PHL among infra-challenged countries–ADB
POOR infrastructure continues to hinder the Philippines from maximizing its manufacturing potential, according to the Asian Development Bank (ADB).
In an Asian Development Blog, ADB Vice President Bambang Susantono said improving infrastructure facilities will help boost investments and allow the country to increase its participation in global value chains (GVCs).
Data from the Philippine Statistics Authority (PSA) showed the country’s manufacturing output contracted 9.3 percent in August 2019, the ninth consecutive month of decline.

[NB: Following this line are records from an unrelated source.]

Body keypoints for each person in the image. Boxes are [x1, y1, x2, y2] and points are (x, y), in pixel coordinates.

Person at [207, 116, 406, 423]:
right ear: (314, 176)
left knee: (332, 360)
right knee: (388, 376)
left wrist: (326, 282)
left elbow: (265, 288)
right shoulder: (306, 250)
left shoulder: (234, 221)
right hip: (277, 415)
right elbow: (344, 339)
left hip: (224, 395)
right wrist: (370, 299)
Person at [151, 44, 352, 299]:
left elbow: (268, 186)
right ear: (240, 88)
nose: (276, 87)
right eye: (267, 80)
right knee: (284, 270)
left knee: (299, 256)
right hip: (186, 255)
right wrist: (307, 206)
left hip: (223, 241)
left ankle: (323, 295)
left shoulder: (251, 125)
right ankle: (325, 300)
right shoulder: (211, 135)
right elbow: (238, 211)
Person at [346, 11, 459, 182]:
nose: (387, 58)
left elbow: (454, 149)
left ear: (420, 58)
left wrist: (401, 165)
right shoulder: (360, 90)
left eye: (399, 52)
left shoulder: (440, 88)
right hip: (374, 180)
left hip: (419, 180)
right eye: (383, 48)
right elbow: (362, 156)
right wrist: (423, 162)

“The region’s economies need to undertake important structural reforms to enhance the business environment. Investing in quality infrastructure, facilitating access to finance, boosting labor quality, and promoting innovation are all important policy areas to make the economies more efficient, productive, and competitive,” Susantono said.

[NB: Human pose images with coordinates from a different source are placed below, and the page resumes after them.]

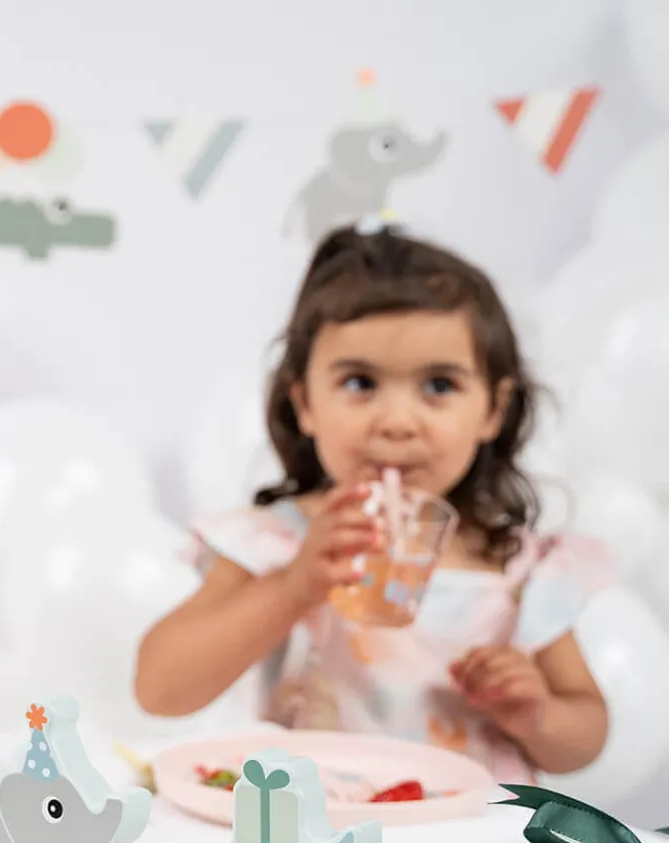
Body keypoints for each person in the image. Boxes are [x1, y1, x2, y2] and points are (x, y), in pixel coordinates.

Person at [136, 224, 611, 782]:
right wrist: (293, 586)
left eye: (439, 386)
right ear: (304, 403)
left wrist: (538, 716)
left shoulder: (515, 566)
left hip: (469, 830)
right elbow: (159, 689)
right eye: (360, 383)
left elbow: (586, 736)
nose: (397, 422)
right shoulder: (277, 545)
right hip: (313, 829)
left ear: (493, 411)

Susantono cited data from the World Economic Forum’s Global Competitiveness Report 2017–2018 showing the Philippines among the infrastructure-challenged countries.
The list includes Cambodia, Indonesia, the Lao People’s Democratic Republic, Malaysia and Vietnam.
Inadequate infrastructure, Susantono said, also limits the access of businesses to finance and financial services, and blocks efforts to remove excessive and unnecessary regulations in product, labor and financial markets.
“Poor infrastructure connectivity hinders a country’s competitiveness globally. Limited access to finance and financial services also creates a problem for most firms, particularly small- and medium-sized enterprises,” Susantono said.
Countries in the region, including the Philippines, Susantono said, could benefit greatly from becoming part of GVCs. These are “networks of production across different countries that share different stages of the production process through trade.”
Susantono quoted the Organisation for Economic Co-operation and Development (OECD) as saying about 70 percent of international trade involves GVCs.
If countries are latched on to GVCs, the manufacturing sector would be able to play a bigger role in economic growth and job creation.
Other benefits include access to better technologies, greater participation of women in the workforce, and higher wages due to interactions with better labor standards at international companies.
Recently, a study conducted by the National Economic and Development Authority (Neda) showed the gender gap in the Labor Force Participation Rate (LFPR) remains at 30 percent, the widest in the region.
PSA data in March also showed nearly 11 million Filipinas have stopped looking for jobs in January as they were forced to just stay in the house and carry out domestic duties.
In a 2016 study, the World Bank said the growth of Filipino’s real wages have been flat since 2000. This despite an average growth of 3.4 percent in labor productivity between 2004 and 2014.
“The expected benefits of global value chains have spurred infrastructure development, facilitating trade between companies serving these manufacturing pipelines. They have also incentivized governments to focus investments on science, technology and engineering education. These initiatives have long-term positive impacts on society, not just on companies and exporters,” Susantono said.
Based on the PSA’s Monthly Integrated Survey of Selected Industries for August 2019, the Volume of Production Index (VoPI) contracted to 9.3 percent in August 2019.
In the same month of the previous year, VoPI posted an annual growth rate of 3.1 percent.
The data also showed that the deepest contraction in factory output was observed in April when the VoPI contracted 13.7 percent followed by June with a contraction of 9.4 percent.
The decline in August was largely due to the declines in petroleum products which contracted 59 percent.
This was followed by furniture and fixtures which contracted 43.4 percent); transport equipment, 19 percent; miscellaneous manufactures, 17.7 percent; and electrical machinery, 11.1 percent.